START Supplied material
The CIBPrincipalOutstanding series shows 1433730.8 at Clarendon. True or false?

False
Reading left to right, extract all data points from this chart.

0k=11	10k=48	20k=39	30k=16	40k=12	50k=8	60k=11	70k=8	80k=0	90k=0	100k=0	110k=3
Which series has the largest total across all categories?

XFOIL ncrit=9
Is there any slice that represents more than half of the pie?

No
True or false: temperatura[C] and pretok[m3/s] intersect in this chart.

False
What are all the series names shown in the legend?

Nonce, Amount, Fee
END Supplied material
START Supplied material
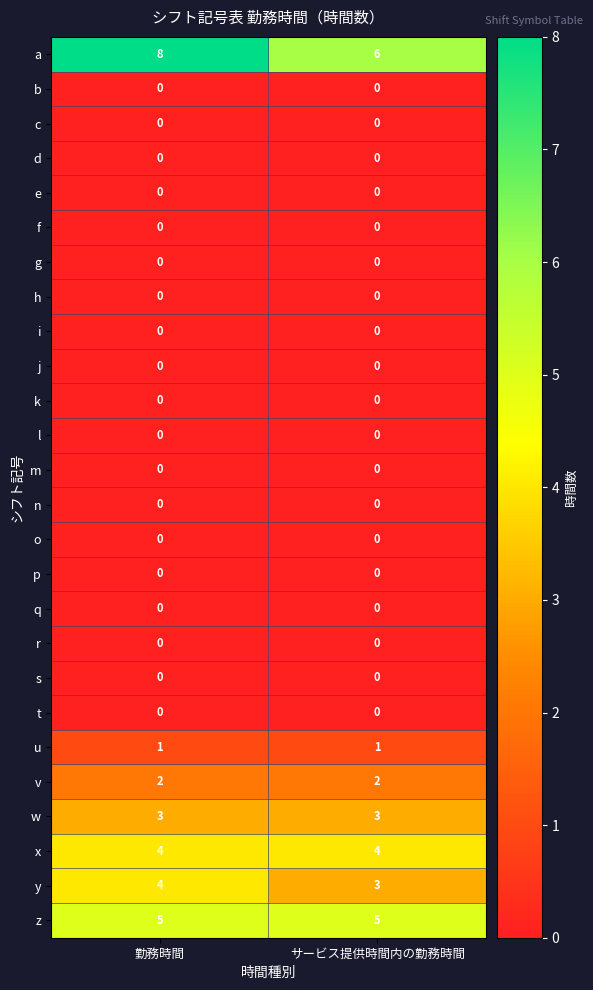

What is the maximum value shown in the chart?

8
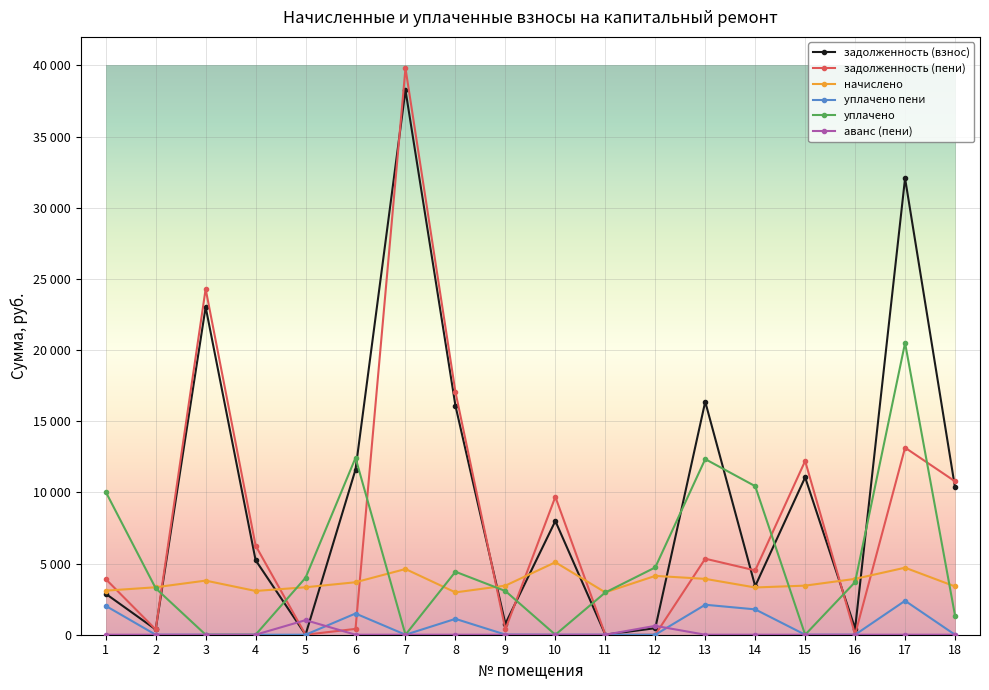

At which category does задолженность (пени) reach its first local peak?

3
END Supplied material
## Work order
Convert the part of the data above that opens with the line containing "The CIBPrincipalOutstanding series" and closes with the line containing "What are all" into a numbered list, leaving out blank lines.

## Expected answer
1. The CIBPrincipalOutstanding series shows 1433730.8 at Clarendon. True or false?
2. False
3. Reading left to right, extract all data points from this chart.
4. 0k=11	10k=48	20k=39	30k=16	40k=12	50k=8	60k=11	70k=8	80k=0	90k=0	100k=0	110k=3
5. Which series has the largest total across all categories?
6. XFOIL ncrit=9
7. Is there any slice that represents more than half of the pie?
8. No
9. True or false: temperatura[C] and pretok[m3/s] intersect in this chart.
10. False
11. What are all the series names shown in the legend?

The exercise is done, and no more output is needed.